MHC Molecules

In lecture, we have already encountered how MHC I molecules bind peptides derived from proteins made in the cell itself. These then wind up "displayed" on the surface of the cell. In addition, there are also MHC II molecules. By contrast, these bind and display peptides from protein that has been phagocytized. This page further discusses both MHC I and MHC II molecules.

The purpose of peptides displayed on MHC molecules is to allow certain cells of the immune system to examine them via T cell receptors. This will be discussed much further in the near future.

MHC I Molecules

The basic structure of an MHC I molecule is show by the diagram to the right. It is comprised of two polypeptide chains. The first is long and consists of an intracellular domain, a transmembrane domain, and three extracellular domains. The second polypeptide chain is short and consists of one domain.

The appearance of and MHC I molecule is shown to the left. Only the extracellular portions of the molecule are shown. Notice the peptide nestled in the top of the molecule. It is is this context that the TCR receptor binds its specific peptide antigen. (Green here corresponds to the red in the above figure.)

This next figure shows the same molecule in a ribbon format. Notice that the domains are based on beta sheets. In fact, these are homologous with the domains from which antibodies and T cell receptors are built.

(See Molecular Structure of Antibodies and T Cell Receptors)

Here we see the same figure as above, except in TOP VIEW. Notice the groove in which the peptide lies, much like a hot dog in a bun.

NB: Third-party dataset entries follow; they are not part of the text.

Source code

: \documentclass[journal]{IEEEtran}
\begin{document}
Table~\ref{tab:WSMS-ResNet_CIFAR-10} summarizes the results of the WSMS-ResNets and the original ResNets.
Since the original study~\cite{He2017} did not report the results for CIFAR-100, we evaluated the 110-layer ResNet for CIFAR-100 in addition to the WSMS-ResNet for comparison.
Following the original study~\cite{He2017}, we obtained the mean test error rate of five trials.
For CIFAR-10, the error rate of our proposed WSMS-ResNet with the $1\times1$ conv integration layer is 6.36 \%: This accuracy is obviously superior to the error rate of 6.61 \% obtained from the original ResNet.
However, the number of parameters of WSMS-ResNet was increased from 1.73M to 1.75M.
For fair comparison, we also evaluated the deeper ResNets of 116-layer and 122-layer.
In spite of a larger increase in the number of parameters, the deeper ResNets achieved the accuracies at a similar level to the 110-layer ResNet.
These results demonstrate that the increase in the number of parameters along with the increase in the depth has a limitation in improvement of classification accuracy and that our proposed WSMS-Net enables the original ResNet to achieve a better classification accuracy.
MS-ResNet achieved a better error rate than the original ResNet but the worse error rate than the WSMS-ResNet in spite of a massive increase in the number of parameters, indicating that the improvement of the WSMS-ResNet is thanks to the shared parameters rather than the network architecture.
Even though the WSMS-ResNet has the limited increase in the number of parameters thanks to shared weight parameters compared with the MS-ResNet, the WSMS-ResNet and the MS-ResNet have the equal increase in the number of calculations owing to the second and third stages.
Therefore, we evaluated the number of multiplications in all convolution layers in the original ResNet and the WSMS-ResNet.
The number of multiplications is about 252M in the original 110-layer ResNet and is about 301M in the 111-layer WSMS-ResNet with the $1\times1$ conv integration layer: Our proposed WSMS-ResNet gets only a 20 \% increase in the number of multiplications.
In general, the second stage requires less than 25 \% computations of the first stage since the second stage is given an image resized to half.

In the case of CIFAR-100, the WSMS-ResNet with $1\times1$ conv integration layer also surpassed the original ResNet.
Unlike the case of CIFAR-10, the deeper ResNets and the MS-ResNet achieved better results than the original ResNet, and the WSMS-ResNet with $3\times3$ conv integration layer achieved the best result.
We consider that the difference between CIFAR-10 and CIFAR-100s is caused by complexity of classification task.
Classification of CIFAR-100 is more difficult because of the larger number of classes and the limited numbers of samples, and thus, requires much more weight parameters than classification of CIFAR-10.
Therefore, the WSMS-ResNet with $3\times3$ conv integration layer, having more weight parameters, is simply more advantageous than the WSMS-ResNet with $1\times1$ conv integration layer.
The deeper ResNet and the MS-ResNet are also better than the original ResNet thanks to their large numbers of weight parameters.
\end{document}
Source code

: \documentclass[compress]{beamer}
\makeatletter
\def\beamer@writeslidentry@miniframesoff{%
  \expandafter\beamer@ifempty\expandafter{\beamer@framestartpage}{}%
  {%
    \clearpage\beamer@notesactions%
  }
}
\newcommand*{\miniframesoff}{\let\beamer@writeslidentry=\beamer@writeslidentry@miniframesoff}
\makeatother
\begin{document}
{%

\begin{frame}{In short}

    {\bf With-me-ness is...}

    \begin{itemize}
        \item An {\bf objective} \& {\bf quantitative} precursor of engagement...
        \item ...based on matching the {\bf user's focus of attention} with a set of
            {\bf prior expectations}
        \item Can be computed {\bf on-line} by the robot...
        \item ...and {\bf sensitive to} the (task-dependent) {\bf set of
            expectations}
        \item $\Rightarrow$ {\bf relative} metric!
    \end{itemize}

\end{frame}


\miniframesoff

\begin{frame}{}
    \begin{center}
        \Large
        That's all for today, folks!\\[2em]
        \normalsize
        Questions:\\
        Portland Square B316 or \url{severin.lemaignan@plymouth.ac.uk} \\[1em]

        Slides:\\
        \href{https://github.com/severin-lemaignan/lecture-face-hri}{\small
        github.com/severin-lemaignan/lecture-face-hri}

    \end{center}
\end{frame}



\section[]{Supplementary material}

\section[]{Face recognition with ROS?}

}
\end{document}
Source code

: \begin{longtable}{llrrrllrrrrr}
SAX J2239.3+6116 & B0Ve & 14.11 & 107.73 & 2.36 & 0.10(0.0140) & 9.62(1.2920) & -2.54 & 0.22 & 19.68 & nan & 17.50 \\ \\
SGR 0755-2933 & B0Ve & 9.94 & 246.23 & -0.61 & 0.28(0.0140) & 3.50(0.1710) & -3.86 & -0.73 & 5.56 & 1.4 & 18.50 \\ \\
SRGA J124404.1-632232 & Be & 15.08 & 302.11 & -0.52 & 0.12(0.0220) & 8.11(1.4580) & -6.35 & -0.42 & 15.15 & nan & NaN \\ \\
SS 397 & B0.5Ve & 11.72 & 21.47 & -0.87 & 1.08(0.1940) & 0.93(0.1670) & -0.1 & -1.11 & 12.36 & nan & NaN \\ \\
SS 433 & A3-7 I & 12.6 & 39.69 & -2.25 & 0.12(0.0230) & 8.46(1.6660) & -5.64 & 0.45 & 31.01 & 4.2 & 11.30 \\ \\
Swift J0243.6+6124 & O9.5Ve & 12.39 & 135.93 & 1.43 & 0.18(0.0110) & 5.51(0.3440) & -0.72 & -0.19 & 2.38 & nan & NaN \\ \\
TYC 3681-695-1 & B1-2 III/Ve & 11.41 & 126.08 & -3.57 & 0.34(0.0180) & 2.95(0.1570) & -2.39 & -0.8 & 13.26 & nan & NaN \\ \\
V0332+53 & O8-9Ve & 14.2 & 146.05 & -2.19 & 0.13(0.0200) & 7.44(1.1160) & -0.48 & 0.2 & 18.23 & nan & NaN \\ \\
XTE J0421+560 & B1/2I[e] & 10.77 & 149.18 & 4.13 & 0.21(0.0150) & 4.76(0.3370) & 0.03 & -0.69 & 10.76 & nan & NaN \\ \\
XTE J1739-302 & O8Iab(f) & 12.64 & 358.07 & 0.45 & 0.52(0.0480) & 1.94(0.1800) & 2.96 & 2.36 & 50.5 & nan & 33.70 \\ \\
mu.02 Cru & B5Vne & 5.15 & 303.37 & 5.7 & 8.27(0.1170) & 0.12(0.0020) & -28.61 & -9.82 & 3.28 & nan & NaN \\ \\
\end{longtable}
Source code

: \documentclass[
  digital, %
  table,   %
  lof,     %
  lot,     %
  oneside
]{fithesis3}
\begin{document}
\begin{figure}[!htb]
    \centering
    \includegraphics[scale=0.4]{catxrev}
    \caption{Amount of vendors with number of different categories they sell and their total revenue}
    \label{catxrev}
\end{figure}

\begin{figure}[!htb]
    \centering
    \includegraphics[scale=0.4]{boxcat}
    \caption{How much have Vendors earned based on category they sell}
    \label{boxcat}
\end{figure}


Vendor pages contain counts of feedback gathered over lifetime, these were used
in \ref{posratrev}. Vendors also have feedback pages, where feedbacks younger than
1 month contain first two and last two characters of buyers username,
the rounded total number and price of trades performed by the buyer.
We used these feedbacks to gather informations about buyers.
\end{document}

At this point, review, if necessary, how a peptide from a protein synthesized in a cell winds up bound to an MHC I molecule on the surface of the cell. These are the steps:

• A protein (such as a viral protein) is marked for destruction by binding to ubiquitin
• The protein is degraded to peptides by a proteasome. For the MHC I molecule, the peptides are typically 9 amino acids in length (although they can vary from 8 to 11).
• The peptides are transferred into the rough ER via a TAP transporter.
• Meanwhile, an MHC I molecule is synthesized and placed in the membrane of the rough ER.
• A peptide binds in the groove in an MHC I molecule.
• The combination moves through the Golgi apparatus and into a secretion vesicle.
• Exocytosis of the secretion vesicle places the MHC I molecule with its peptide on the surface of the cell.
• The peptide and MHC I molecule are now in position to be recognized by a T cell receptor on a T cell.

MHC II Molecules

The MHC II molecule also has two polypeptide chains. But here each polypeptide chain consists of an intracellular domain, a transmembrane domain, and two extracellular domains. Nonetheless, a similar pocket for binding a peptide is found at the top. The domain structure is similar to the MHC I molecule.

The big difference, however, is that a peptide from a phagocytized protein is bound the the MHC II molecule on the surface of the cell. The sequence is:

• A pathogen is phagocytized, thereby winding up in a phagocytic vesicle.
• A lysosome with proteases fuses with the phagocytic vesicle, and the proteases digest the proteins into peptides.
• Meanwhile the MHC II molecule is synthesized in the rough ER.
• A vesicle with the MHC II molecule now fuses with the vesicle containing the peptides, and a peptide bind to each MHC II molecule.
• Exocytosis again places the MHC molecule and its peptide on the surface of the cell.
• The peptide and MHC II molecule are now in position to be recognized by a T cell receptor on a T cell.